Il y a eu plusieurs balades,
et trois forêts à l’affût du vert.

La forêt, je l’ai toujours aimée.
Elle a toujours fait partie de mon univers. J’ai souvent tenté de faire partie du sien.
Chaque année, je guette le printemps et son aura de neuf, de renaissance et de mort mêlées.
Il y a ces déclinaisons de verts, ces jeunes feuillages, ces pousses encore fragiles
et ces fleurs timides…
Il y a les vieux arbres, les fougères anciennes, l’humus à l’odeur envoûtante,
les souches pourrissantes…
Toutes ces vies en pleine transformation qui nourrissent le monde de la forêt.
Et ces champignons étonnants.
Les insectes qui se réveillent, les petits animaux, les oiseaux,
craintifs…
Et les mousses qui tapissent les bois de douceur à la lumière des jeunes feuilles.


Et puis, il y a le bûcheronnage !
En 2020, pendant le confinement, je m’étais émue de l’abatage sauvage des forêts alentour.
J’avais appris la présence du Bostryche et que l’abatage était la seule solution pour tenter d’éloigner ce fléau.
Cette réalité, ajoutée à la situation qui était la nôtre pendant le confinement m’avait interpellée, et conduite à réaliser un travail graphique autour des souches, qui avait culminé dans une exposition personnelle chez Artemis, à Neuchâtel.

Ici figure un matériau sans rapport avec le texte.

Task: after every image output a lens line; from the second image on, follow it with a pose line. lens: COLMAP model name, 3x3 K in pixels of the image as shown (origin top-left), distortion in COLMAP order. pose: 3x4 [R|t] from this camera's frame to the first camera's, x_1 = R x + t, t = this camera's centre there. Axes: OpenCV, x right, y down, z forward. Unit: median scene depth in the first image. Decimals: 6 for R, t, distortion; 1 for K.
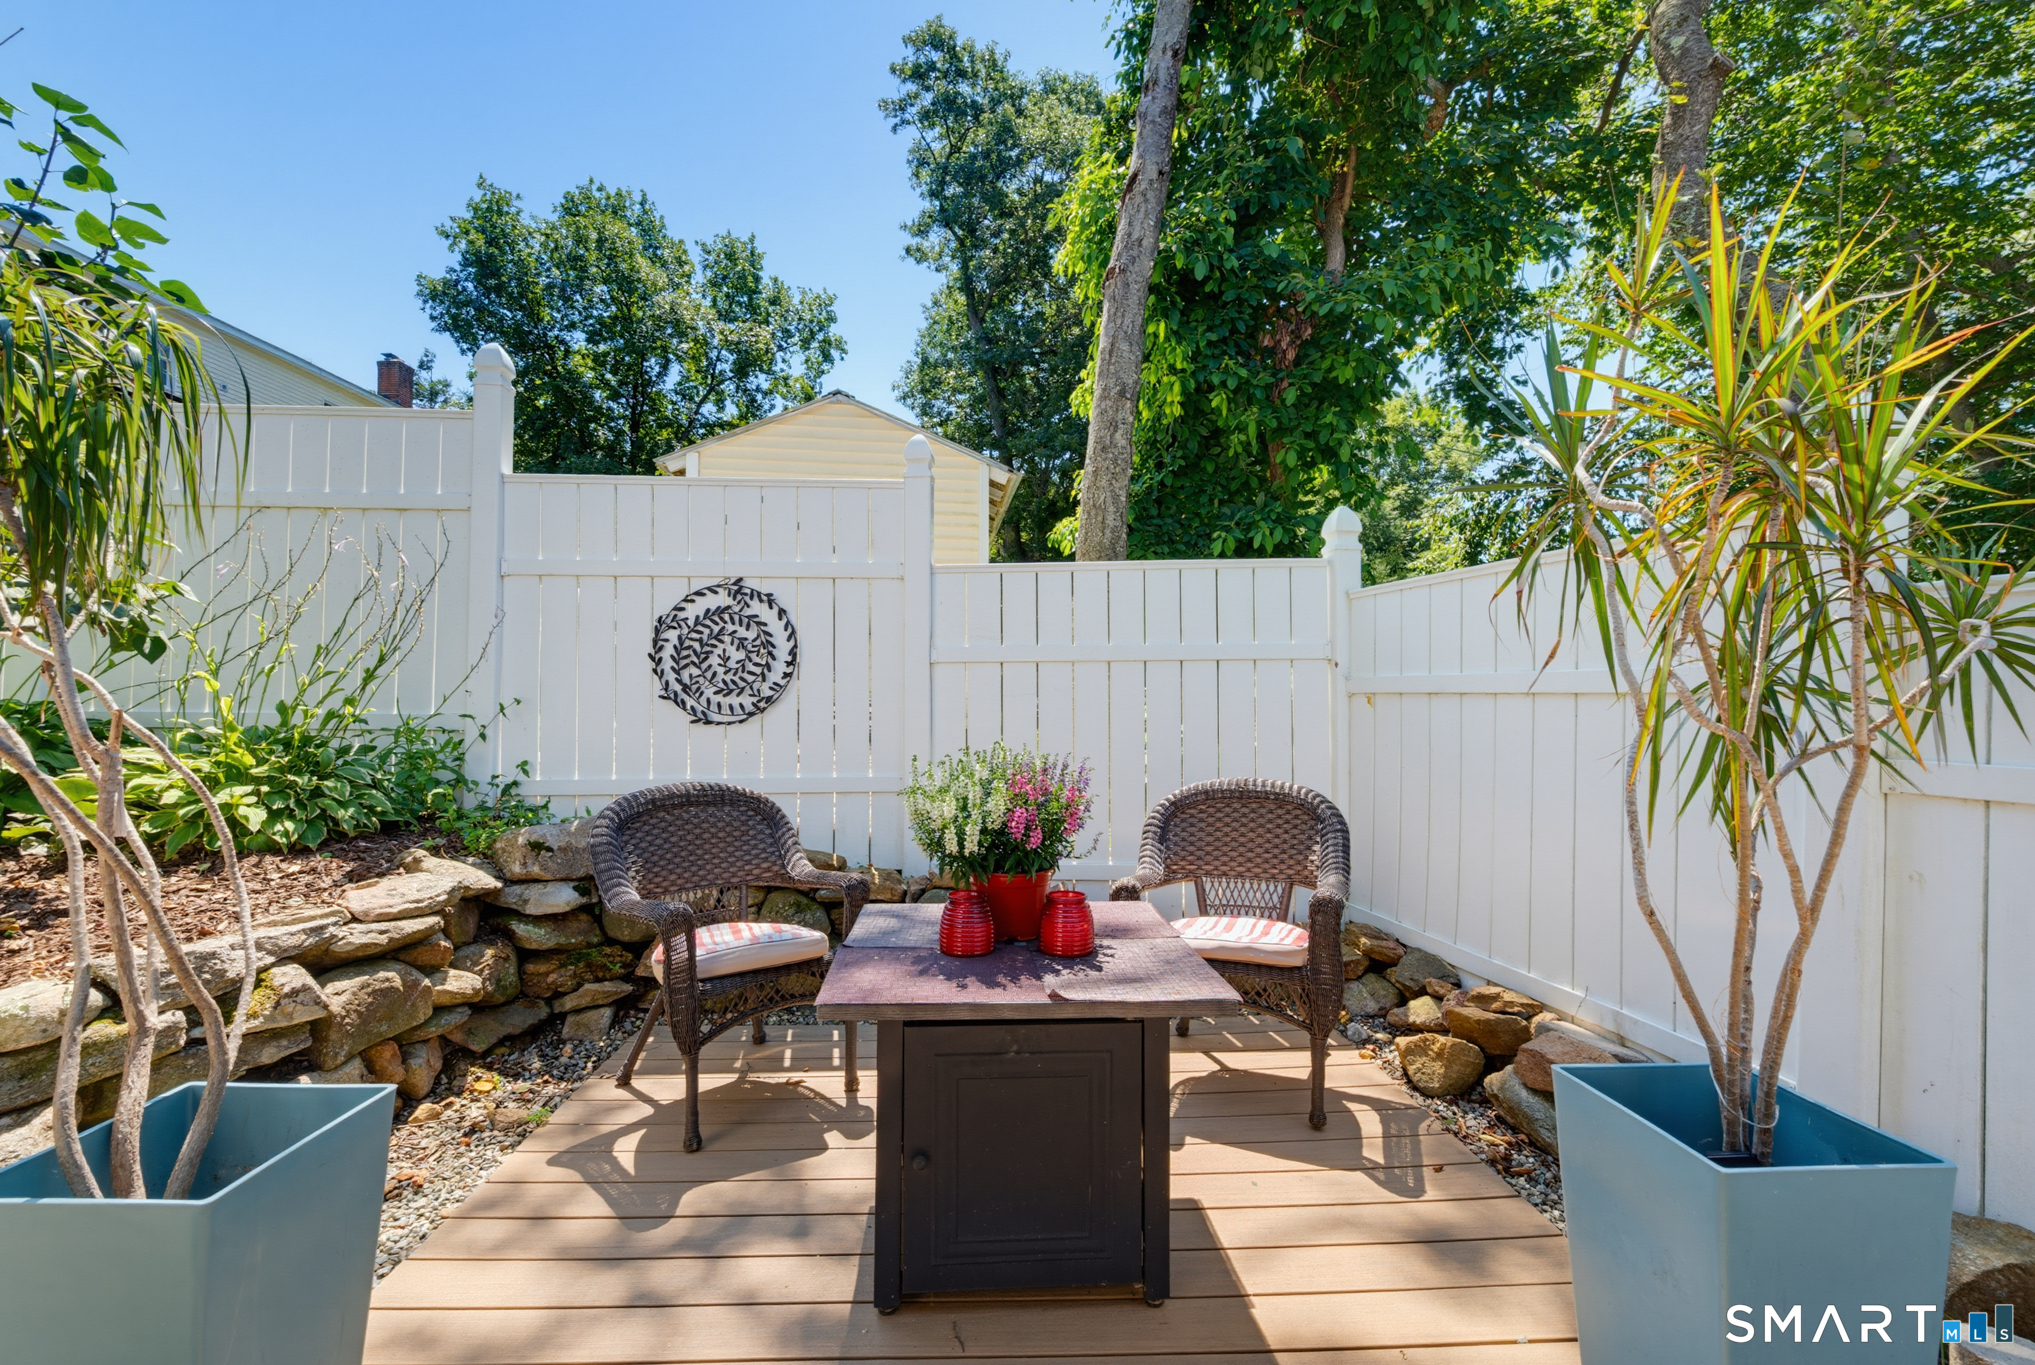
lens RADIAL K [[828.5, 0, 1008.6], [0, 828.5, 670.2], [0, 0, 1]] dist [-0.007847, -0.000015]
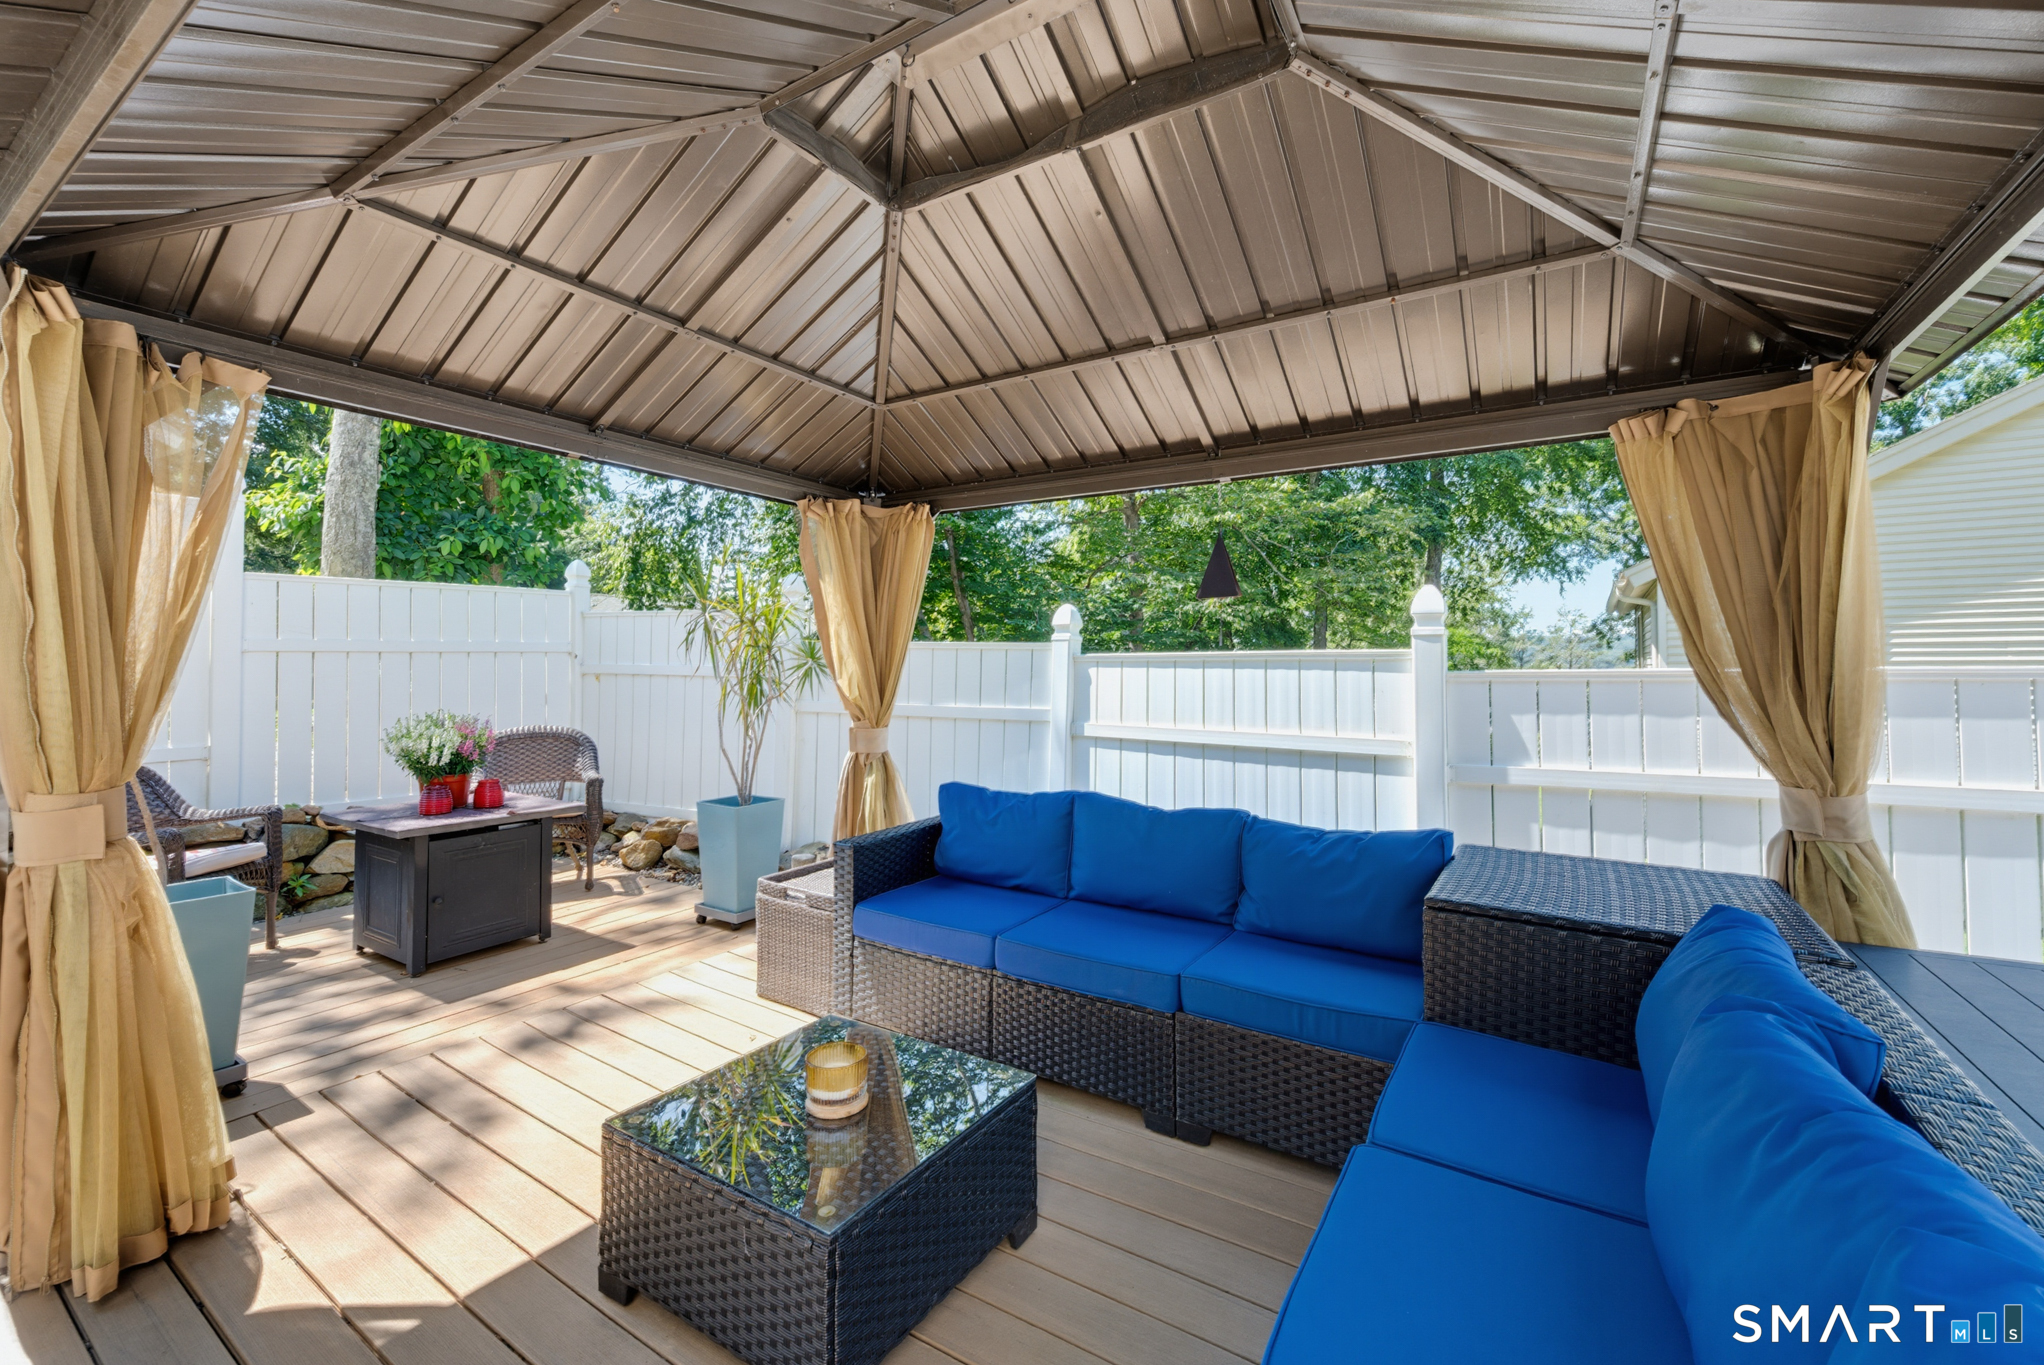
lens RADIAL K [[832.2, 0, 1013.1], [0, 832.2, 670.2], [0, 0, 1]] dist [-0.007847, -0.000015]
pose [[0.570658, -0.013292, 0.821080, -0.634495], [-0.029454, 0.998894, 0.036642, -0.088587], [-0.820660, -0.045094, 0.569635, -0.905079]]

Il y a eu les sécheresses successives, les arbres fragilisés… Et la reprise forcenée de l’exploitation forestière !
Ici, en Suisse, depuis deux siècles on n’avait qu’une toute petite production sylvicole.
On importait le bois de construction et de chauffage, et les forêts prospéraient.
Puis, la demande se densifiant, la crise arrivant, on s’est mis à abattre.
Souvent sous prétexte d’aérer la forêt au profit des jeunes arbres, parfois pour cause de maladie, régulièrement parce que des essences étrangères implantées dans nos bois n’avaient rien à y faire…
Implantées par qui, ces essences étrangères ?
Dans un but philanthropique ?
… Je m’interroge ! Et vous ?

Aujourd’hui c’est une hécatombe !
Les troncs des arbres sacrifiés s’entassent en bordure de chemins, suant leur sève comme un dernier souffle de vie. Les branches, peu rentables, finissent en gros tas abandonnés au milieu des terrains dévastés par des engins de bûcheronnage démesurés.
On tue sans vergogne des êtres vivants incapables de fuir ou de se défendre !



Les forêts sont mitées !
De vilaines clairières s’ouvrent partout, parfois remplies de tubes en plastique dans lesquels les troncs souffreteux d’arbres nouvellement plantés tentent de se frayer un passage vers un air respirable…
Tout ça vous a des airs de champs de bataille, de champs d’honneur aux croix alignées en rang,
à perte de vue.


Heureusement, la forêt est résiliente, et on y trouve encore des coins préservés dans lesquels on peut rêver à un équilibre intact et à une magie sans zones d’ombres.
Mais pour combien de temps ?
Ce paradoxe du renouveau qui se teinte des blessures d’une exploitation sauvage m’afflige et me laisse sans voix.
Mes balades, si elles me nourrissent de beauté et de sérénité, m’emplissent tout autant de colère et de tristesse.
La forêt cicatrisera… du moins je le lui souhaite.
Et moi, je cherche comment traduire cette mort, aussi injuste et dévastatrice qu’une guerre qui n’en finit pas de ne pas finir.
Mon impuissance alimente ma révolte.
Et je récolte souches, terres et cailloux ; j’apprivoise cendres et charbon comme autant de mots,
comme un vocabulaire encore à inventer pour raconter cette nature qu’on agresse.